**Aim of the task**
The entries below should be quoted exactly, with no pictures carried over.

(Data for this task)

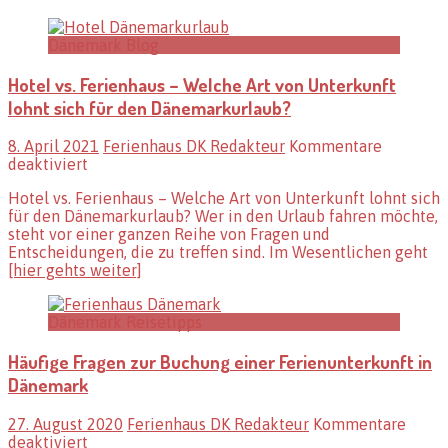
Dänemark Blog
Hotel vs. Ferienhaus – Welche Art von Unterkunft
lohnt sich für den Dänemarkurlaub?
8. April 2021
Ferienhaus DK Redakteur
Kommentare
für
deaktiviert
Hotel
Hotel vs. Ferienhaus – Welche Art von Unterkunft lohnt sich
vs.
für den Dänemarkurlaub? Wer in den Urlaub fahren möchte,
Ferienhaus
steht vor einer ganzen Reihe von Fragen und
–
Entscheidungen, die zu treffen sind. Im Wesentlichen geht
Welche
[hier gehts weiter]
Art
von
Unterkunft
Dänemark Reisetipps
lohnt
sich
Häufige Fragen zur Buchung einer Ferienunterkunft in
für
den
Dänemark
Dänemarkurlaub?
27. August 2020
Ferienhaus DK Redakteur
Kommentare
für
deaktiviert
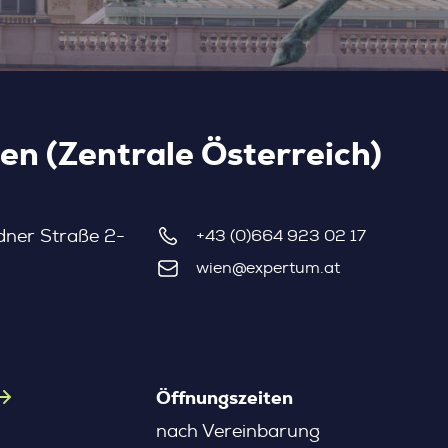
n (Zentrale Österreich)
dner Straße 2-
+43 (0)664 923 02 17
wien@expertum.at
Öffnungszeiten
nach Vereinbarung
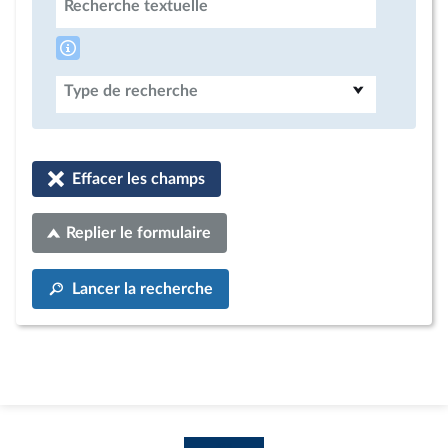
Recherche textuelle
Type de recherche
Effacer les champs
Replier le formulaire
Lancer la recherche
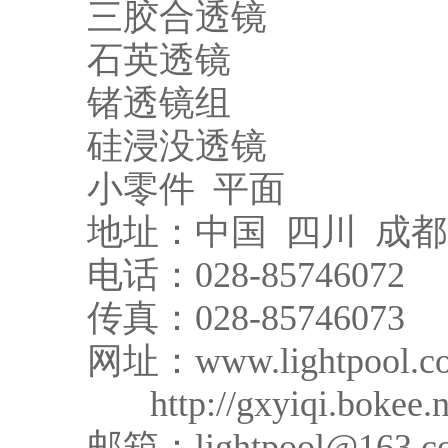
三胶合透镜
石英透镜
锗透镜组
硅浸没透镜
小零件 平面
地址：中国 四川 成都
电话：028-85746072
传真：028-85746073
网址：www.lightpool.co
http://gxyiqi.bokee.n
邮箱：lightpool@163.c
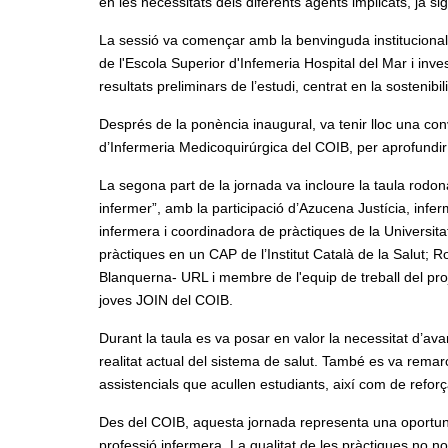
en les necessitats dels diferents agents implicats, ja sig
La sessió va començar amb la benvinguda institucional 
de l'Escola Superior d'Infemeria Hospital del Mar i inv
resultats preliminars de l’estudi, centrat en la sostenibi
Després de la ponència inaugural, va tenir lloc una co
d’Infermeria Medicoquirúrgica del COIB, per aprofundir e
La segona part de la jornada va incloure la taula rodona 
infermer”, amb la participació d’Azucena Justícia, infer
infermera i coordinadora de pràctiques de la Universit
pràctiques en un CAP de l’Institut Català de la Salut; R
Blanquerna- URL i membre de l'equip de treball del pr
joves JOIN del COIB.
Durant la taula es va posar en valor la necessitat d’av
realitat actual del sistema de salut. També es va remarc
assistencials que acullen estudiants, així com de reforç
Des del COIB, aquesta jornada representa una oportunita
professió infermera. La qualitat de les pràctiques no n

(End Data for this task)

**Result below**
Dänemark Blog
Hotel vs. Ferienhaus – Welche Art von Unterkunft
lohnt sich für den Dänemarkurlaub?
8. April 2021
Ferienhaus DK Redakteur
Kommentare
für
deaktiviert
Hotel
Hotel vs. Ferienhaus – Welche Art von Unterkunft lohnt sich
vs.
für den Dänemarkurlaub? Wer in den Urlaub fahren möchte,
Ferienhaus
steht vor einer ganzen Reihe von Fragen und
–
Entscheidungen, die zu treffen sind. Im Wesentlichen geht
Welche
[hier gehts weiter]
Art
von
Unterkunft
Dänemark Reisetipps
lohnt
sich
Häufige Fragen zur Buchung einer Ferienunterkunft in
für
den
Dänemark
Dänemarkurlaub?
27. August 2020
Ferienhaus DK Redakteur
Kommentare
für
deaktiviert
n (Zentrale Österreich)
dner Straße 2-
+43 (0)664 923 02 17
wien@expertum.at
Öffnungszeiten
nach Vereinbarung
Recherche textuelle
Type de recherche
Effacer les champs
Replier le formulaire
Lancer la recherche
三胶合透镜
石英透镜
锗透镜组
硅浸没透镜
小零件 平面
地址：中国 四川 成都
电话：028-85746072
传真：028-85746073
网址：www.lightpool.co
http://gxyiqi.bokee.n
邮箱：lightpool@163.c
en les necessitats dels diferents agents implicats, ja sig
La sessió va començar amb la benvinguda institucional 
de l'Escola Superior d'Infemeria Hospital del Mar i inv
resultats preliminars de l’estudi, centrat en la sostenibi
Després de la ponència inaugural, va tenir lloc una co
d’Infermeria Medicoquirúrgica del COIB, per aprofundir e
La segona part de la jornada va incloure la taula rodona 
infermer”, amb la participació d’Azucena Justícia, infer
infermera i coordinadora de pràctiques de la Universit
pràctiques en un CAP de l’Institut Català de la Salut; R
Blanquerna- URL i membre de l'equip de treball del pr
joves JOIN del COIB.
Durant la taula es va posar en valor la necessitat d’av
realitat actual del sistema de salut. També es va remarc
assistencials que acullen estudiants, així com de reforç
Des del COIB, aquesta jornada representa una oportunita
professió infermera. La qualitat de les pràctiques no n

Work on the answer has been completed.